=== RECORDS PROVIDED ===
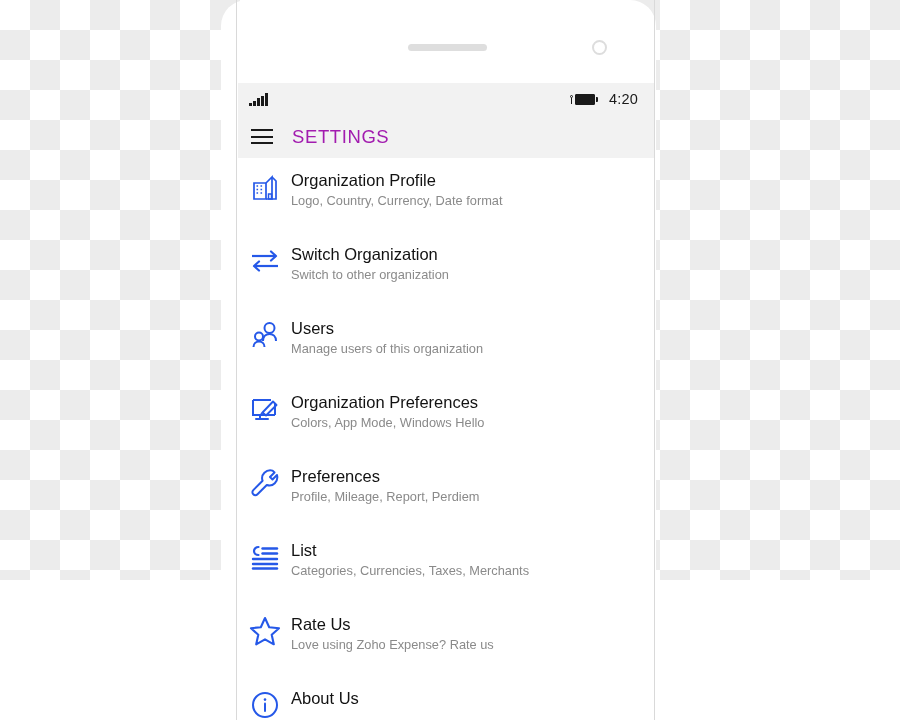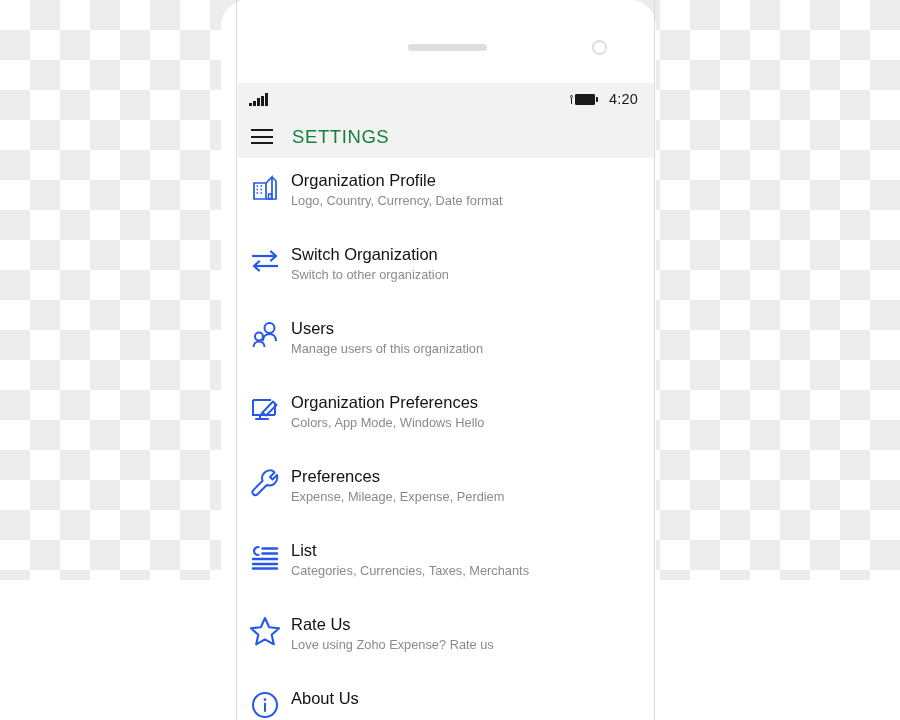--- a/index.html
+++ b/index.html
@@ -178,7 +178,7 @@
   }
   .title-text {
     font-size: 18.5px;
-    color: #15803d;
+    color: #a21caf;
     letter-spacing: 0.6px;
   }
===
◆ WHAT TO DO ◆
Your answer must be an exact copy of every entry, with the pictures left out.

◆ SOLVED PROBLEM ◆
--- a/index.html
+++ b/index.html
@@ -178,7 +178,7 @@
   }
   .title-text {
     font-size: 18.5px;
-    color: #15803d;
+    color: #a21caf;
     letter-spacing: 0.6px;
   }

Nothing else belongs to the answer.